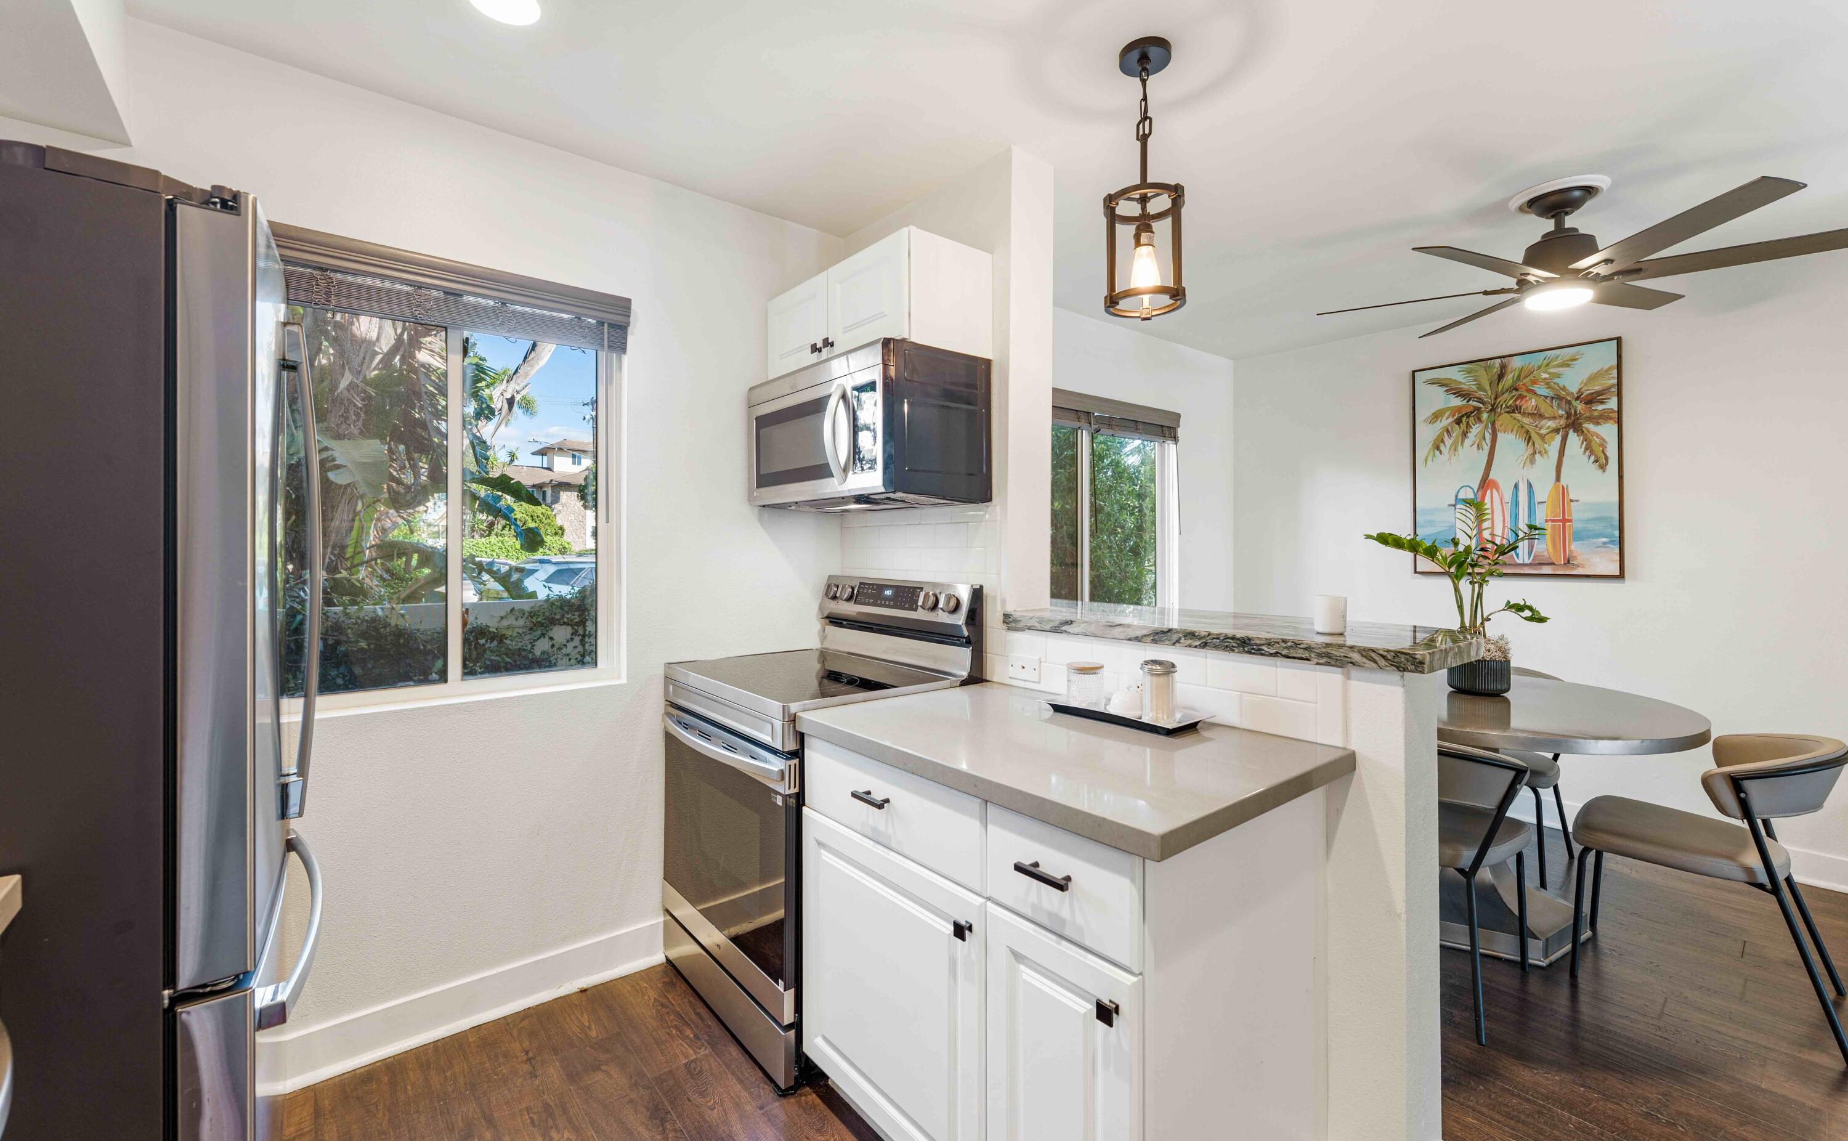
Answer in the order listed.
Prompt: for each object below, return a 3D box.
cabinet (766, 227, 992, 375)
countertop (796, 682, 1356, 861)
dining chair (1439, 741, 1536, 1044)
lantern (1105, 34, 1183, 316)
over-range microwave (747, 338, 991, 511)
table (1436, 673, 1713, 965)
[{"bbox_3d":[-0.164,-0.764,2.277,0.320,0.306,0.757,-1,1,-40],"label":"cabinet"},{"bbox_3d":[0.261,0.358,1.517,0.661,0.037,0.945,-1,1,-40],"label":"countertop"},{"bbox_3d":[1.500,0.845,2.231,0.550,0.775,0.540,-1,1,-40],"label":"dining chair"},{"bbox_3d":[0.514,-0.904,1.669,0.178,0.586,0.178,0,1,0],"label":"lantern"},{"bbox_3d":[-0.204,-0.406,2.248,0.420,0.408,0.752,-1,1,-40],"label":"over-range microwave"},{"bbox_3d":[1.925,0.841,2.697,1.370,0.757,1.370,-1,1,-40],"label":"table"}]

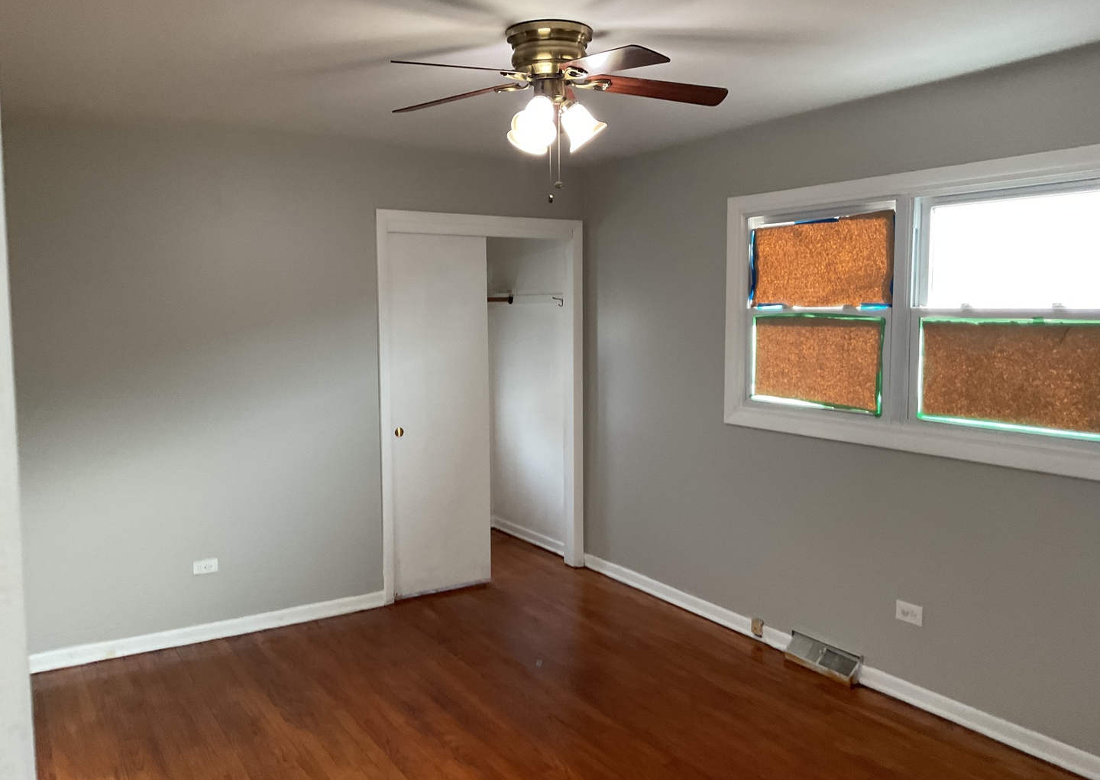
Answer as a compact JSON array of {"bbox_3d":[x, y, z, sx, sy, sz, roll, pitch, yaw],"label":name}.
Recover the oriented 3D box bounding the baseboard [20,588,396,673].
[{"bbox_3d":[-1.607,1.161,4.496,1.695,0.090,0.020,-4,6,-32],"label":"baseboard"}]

------

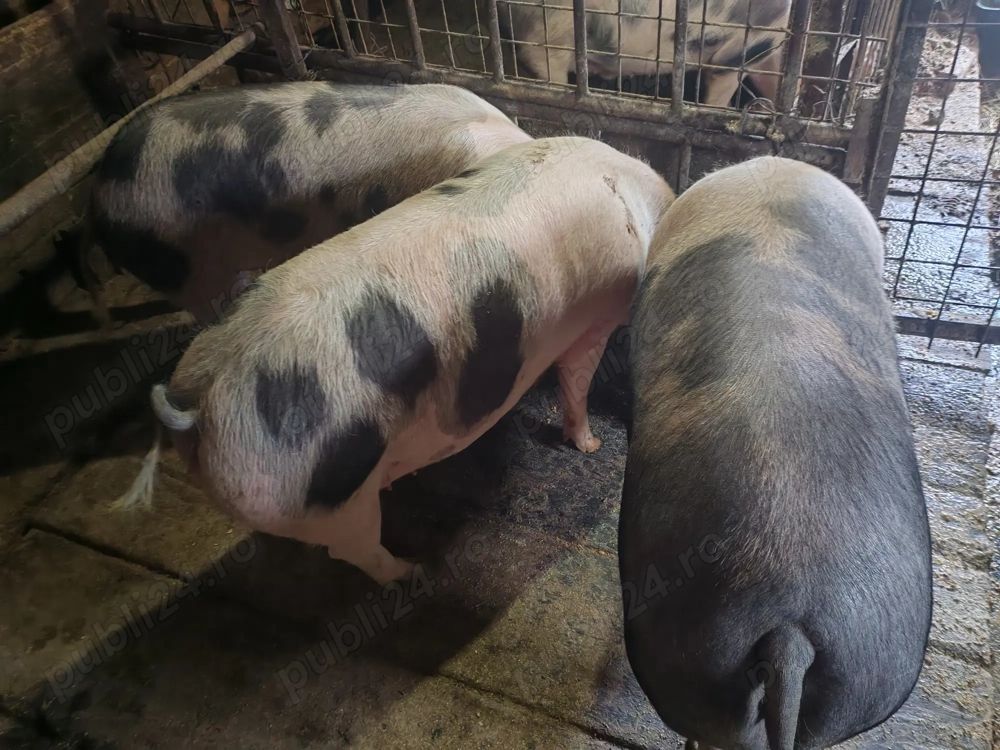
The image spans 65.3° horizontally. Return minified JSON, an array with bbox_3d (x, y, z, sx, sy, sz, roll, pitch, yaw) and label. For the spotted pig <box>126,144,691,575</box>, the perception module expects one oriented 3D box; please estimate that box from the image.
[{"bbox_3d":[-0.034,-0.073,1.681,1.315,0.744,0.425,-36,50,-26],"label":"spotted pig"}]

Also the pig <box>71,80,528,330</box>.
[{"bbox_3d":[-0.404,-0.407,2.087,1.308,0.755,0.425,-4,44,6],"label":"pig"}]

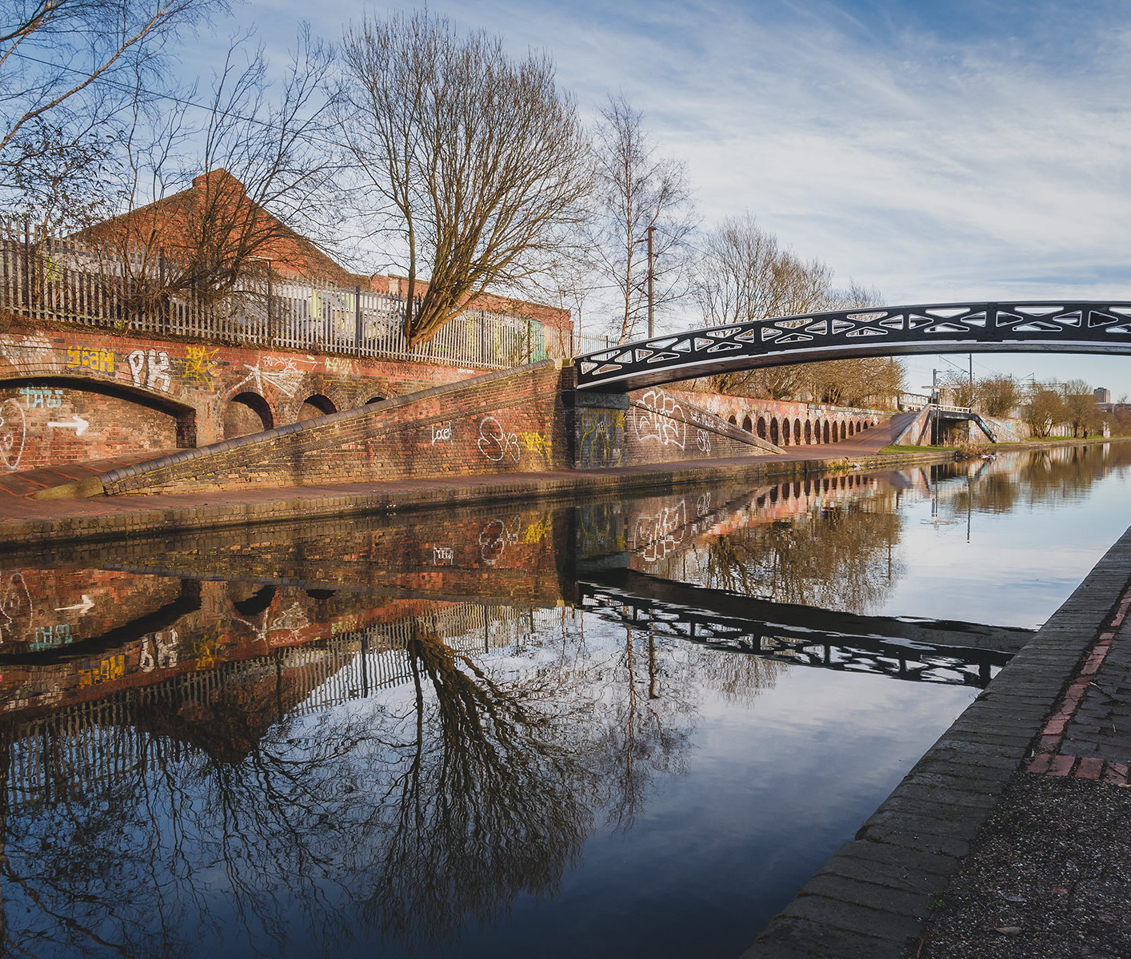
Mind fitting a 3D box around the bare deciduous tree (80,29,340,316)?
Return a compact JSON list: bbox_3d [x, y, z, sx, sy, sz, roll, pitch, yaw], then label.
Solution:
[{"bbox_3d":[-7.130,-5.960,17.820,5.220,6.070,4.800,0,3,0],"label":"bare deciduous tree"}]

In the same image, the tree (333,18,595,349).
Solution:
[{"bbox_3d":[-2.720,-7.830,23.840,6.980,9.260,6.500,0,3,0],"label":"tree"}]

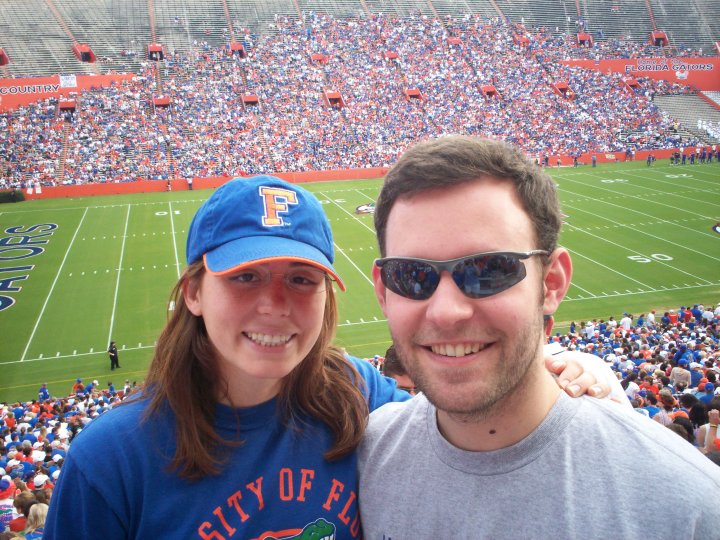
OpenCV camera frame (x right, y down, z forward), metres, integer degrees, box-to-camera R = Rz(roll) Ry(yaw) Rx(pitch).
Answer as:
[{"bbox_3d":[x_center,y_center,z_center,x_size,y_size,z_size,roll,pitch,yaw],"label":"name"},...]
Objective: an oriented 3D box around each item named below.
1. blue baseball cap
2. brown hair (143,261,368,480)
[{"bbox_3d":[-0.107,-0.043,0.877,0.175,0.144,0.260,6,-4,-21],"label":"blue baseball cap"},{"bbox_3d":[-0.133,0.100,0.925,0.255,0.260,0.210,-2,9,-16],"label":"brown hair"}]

------

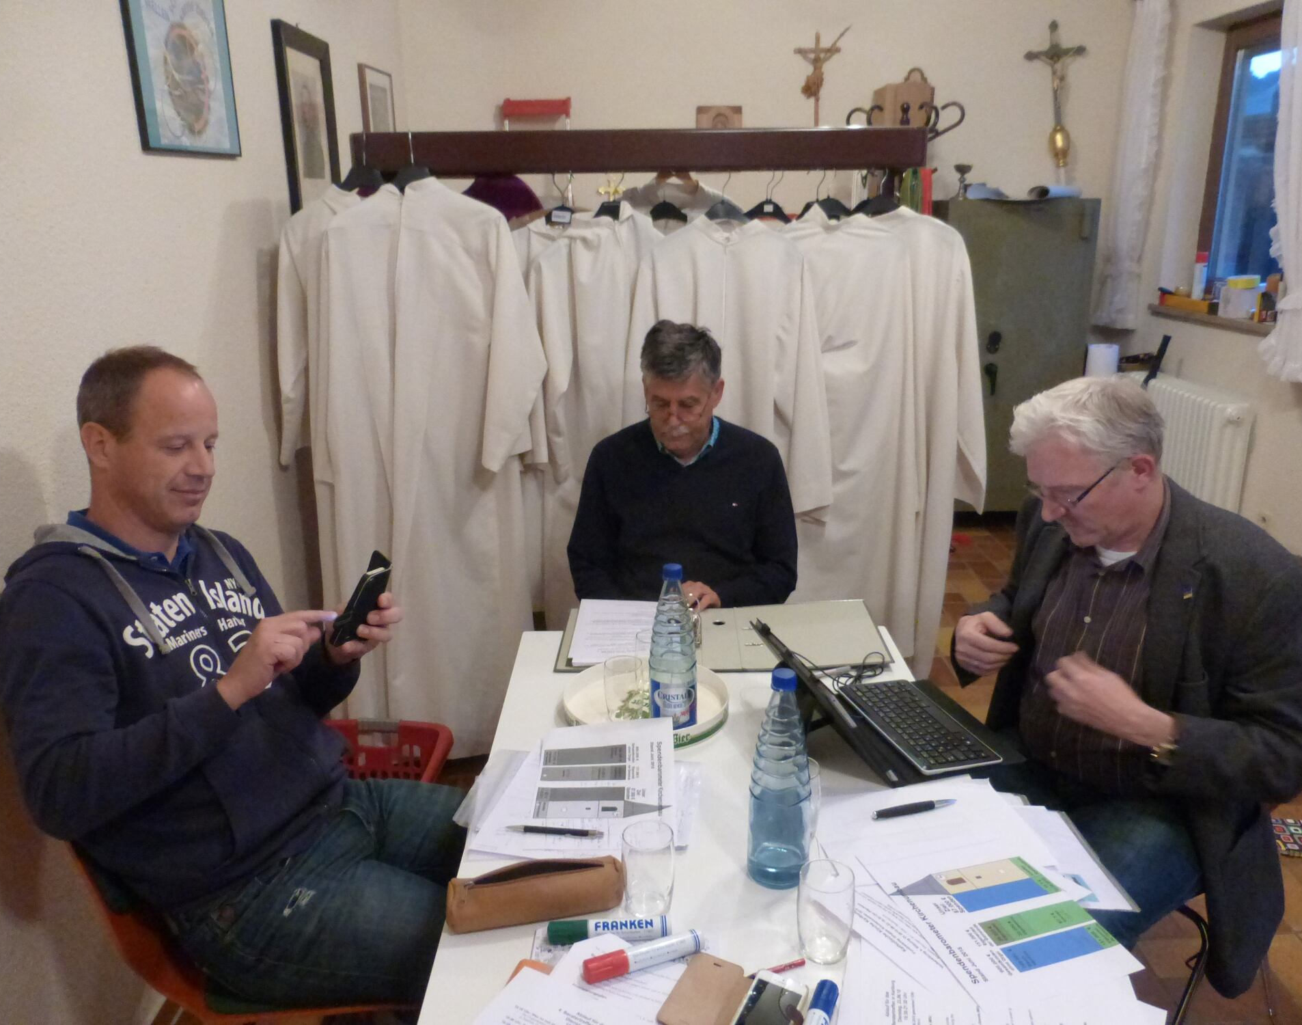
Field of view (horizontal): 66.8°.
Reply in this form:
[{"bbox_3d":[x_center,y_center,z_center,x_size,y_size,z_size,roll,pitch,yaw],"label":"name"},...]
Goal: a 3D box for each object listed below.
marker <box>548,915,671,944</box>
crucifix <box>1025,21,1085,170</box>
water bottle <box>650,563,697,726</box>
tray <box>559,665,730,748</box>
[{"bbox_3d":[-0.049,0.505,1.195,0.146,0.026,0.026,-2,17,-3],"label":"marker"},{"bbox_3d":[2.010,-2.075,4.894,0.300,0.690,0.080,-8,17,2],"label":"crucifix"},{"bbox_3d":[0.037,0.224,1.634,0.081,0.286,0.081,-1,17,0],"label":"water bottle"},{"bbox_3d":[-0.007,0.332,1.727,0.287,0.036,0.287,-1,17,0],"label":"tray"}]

------

Collect every line of the data above that contains the string "Answer", treating uppercase and lowercase as different.

* Result of the task
Answer in the order listed.
Answer as a compact JSON array of {"bbox_3d":[x, y, z, sx, sy, sz, roll, pitch, yaw],"label":name}.
Answer as:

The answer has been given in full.